- Born: Birmingham, England
- Education: King Edward VI Aston School
- Occupations: Journalist and presenter
- Employer: BBC

= Qasa Alom =

British journalist, radio and television presenter

Qasa Alom is a British journalist, radio and television presenter, and documentary film-maker.

==Early life==

Alom was born in Birmingham to a British-Bangladeshi family. His father is called Saiful, and his mother is called Ratna. He attended King Edward VI Aston School and speaks five languages.

==Career==
Alom joined the BBC in 2010, starting in local radio. He made a Radio 4 series about Stoke-on-Trent's illegal sex trade for which he won a Frank Gillard Award in 2013. He progressed to be a Midlands Today television newsreader.

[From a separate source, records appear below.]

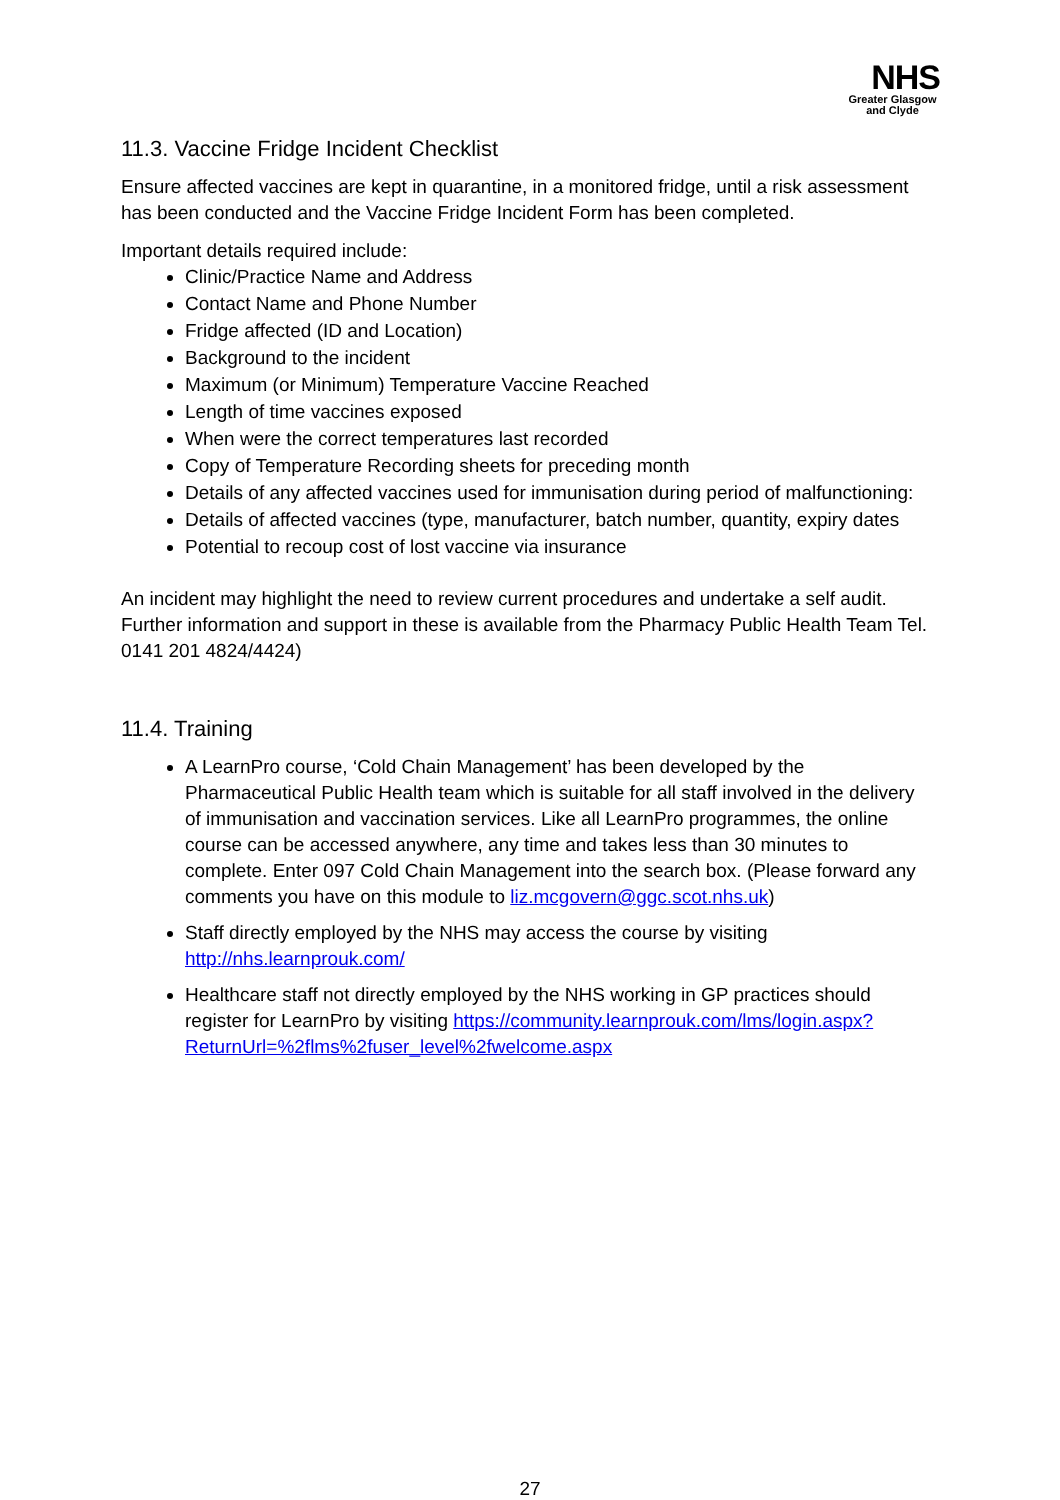NHS
Greater Glasgow and Clyde
11.3. Vaccine Fridge Incident Checklist
Ensure affected vaccines are kept in quarantine, in a monitored fridge, until a risk assessment has been conducted and the Vaccine Fridge Incident Form has been completed.
Important details required include:
Clinic/Practice Name and Address
Contact Name and Phone Number
Fridge affected (ID and Location)
Background to the incident
Maximum (or Minimum) Temperature Vaccine Reached
Length of time vaccines exposed
When were the correct temperatures last recorded
Copy of Temperature Recording sheets for preceding month
Details of any affected vaccines used for immunisation during period of malfunctioning:
Details of affected vaccines (type, manufacturer, batch number, quantity, expiry dates
Potential to recoup cost of lost vaccine via insurance
An incident may highlight the need to review current procedures and undertake a self audit. Further information and support in these is available from the Pharmacy Public Health Team Tel. 0141 201 4824/4424)
11.4. Training
A LearnPro course, ‘Cold Chain Management’ has been developed by the Pharmaceutical Public Health team which is suitable for all staff involved in the delivery of immunisation and vaccination services. Like all LearnPro programmes, the online course can be accessed anywhere, any time and takes less than 30 minutes to complete. Enter 097 Cold Chain Management into the search box. (Please forward any comments you have on this module to liz.mcgovern@ggc.scot.nhs.uk)
Staff directly employed by the NHS may access the course by visiting http://nhs.learnprouk.com/
Healthcare staff not directly employed by the NHS working in GP practices should register for LearnPro by visiting https://community.learnprouk.com/lms/login.aspx?ReturnUrl=%2flms%2fuser_level%2fwelcome.aspx
27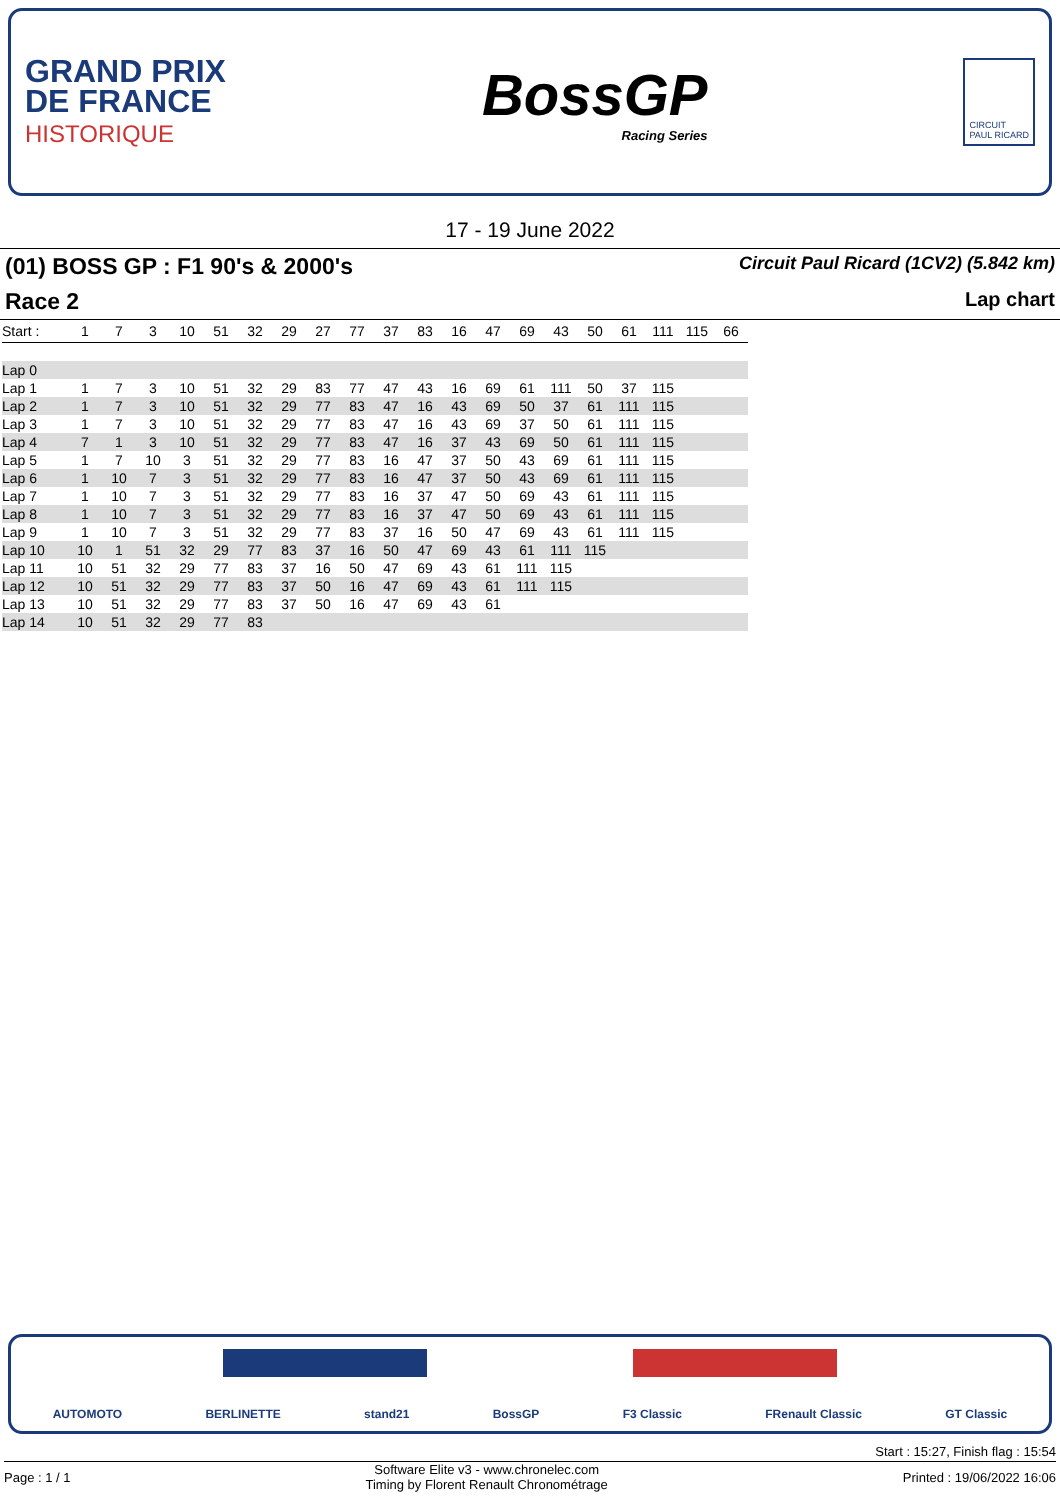GRAND PRIX
DE FRANCE
HISTORIQUE
BossGP
Racing Series
CIRCUIT
PAUL RICARD
17 - 19 June 2022
(01) BOSS GP : F1 90's & 2000's Circuit Paul Ricard (1CV2) (5.842 km)
Race 2 Lap chart
| Start : | 1 | 7 | 3 | 10 | 51 | 32 | 29 | 27 | 77 | 37 | 83 | 16 | 47 | 69 | 43 | 50 | 61 | 111 | 115 | 66 |
| --- | --- | --- | --- | --- | --- | --- | --- | --- | --- | --- | --- | --- | --- | --- | --- | --- | --- | --- | --- | --- |
| Lap 0 | | | | | | | | | | | | | | | | | | | | |
| Lap 1 | 1 | 7 | 3 | 10 | 51 | 32 | 29 | 83 | 77 | 47 | 43 | 16 | 69 | 61 | 111 | 50 | 37 | 115 | | |
| Lap 2 | 1 | 7 | 3 | 10 | 51 | 32 | 29 | 77 | 83 | 47 | 16 | 43 | 69 | 50 | 37 | 61 | 111 | 115 | | |
| Lap 3 | 1 | 7 | 3 | 10 | 51 | 32 | 29 | 77 | 83 | 47 | 16 | 43 | 69 | 37 | 50 | 61 | 111 | 115 | | |
| Lap 4 | 7 | 1 | 3 | 10 | 51 | 32 | 29 | 77 | 83 | 47 | 16 | 37 | 43 | 69 | 50 | 61 | 111 | 115 | | |
| Lap 5 | 1 | 7 | 10 | 3 | 51 | 32 | 29 | 77 | 83 | 16 | 47 | 37 | 50 | 43 | 69 | 61 | 111 | 115 | | |
| Lap 6 | 1 | 10 | 7 | 3 | 51 | 32 | 29 | 77 | 83 | 16 | 47 | 37 | 50 | 43 | 69 | 61 | 111 | 115 | | |
| Lap 7 | 1 | 10 | 7 | 3 | 51 | 32 | 29 | 77 | 83 | 16 | 37 | 47 | 50 | 69 | 43 | 61 | 111 | 115 | | |
| Lap 8 | 1 | 10 | 7 | 3 | 51 | 32 | 29 | 77 | 83 | 16 | 37 | 47 | 50 | 69 | 43 | 61 | 111 | 115 | | |
| Lap 9 | 1 | 10 | 7 | 3 | 51 | 32 | 29 | 77 | 83 | 37 | 16 | 50 | 47 | 69 | 43 | 61 | 111 | 115 | | |
| Lap 10 | 10 | 1 | 51 | 32 | 29 | 77 | 83 | 37 | 16 | 50 | 47 | 69 | 43 | 61 | 111 | 115 | | | | |
| Lap 11 | 10 | 51 | 32 | 29 | 77 | 83 | 37 | 16 | 50 | 47 | 69 | 43 | 61 | 111 | 115 | | | | | |
| Lap 12 | 10 | 51 | 32 | 29 | 77 | 83 | 37 | 50 | 16 | 47 | 69 | 43 | 61 | 111 | 115 | | | | | |
| Lap 13 | 10 | 51 | 32 | 29 | 77 | 83 | 37 | 50 | 16 | 47 | 69 | 43 | 61 | | | | | | | |
| Lap 14 | 10 | 51 | 32 | 29 | 77 | 83 | | | | | | | | | | | | | | |
AUTOMOTO BERLINETTE stand21 BossGP F3 Classic FRenault Classic GT Classic
Start : 15:27, Finish flag : 15:54
Page : 1 / 1 Software Elite v3 - www.chronelec.com
Timing by Florent Renault Chronométrage Printed : 19/06/2022 16:06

He made his debut on BBC1 in a half-hour documentary about J. R. R. Tolkien entitled Books That Made Britain: Factories to Middle Earth in 2016, and in 2017 directed a film about Muslim women in Birmingham entitled Crossing Birmingham’s Invisible Borders. For his work on the BBC Asian Network he won the Radio Presenter of the Year Award at the 2020 Asian Media Awards.

Alom has worked for the BBC covering The Boat Race, and the 2022 Commonwealth Games, held in his hometown of Birmingham. In June 2023 he was announced as the new presenter for the BBC's daily flagship tennis highlights programme for the Wimbledon Championships, Today at Wimbledon.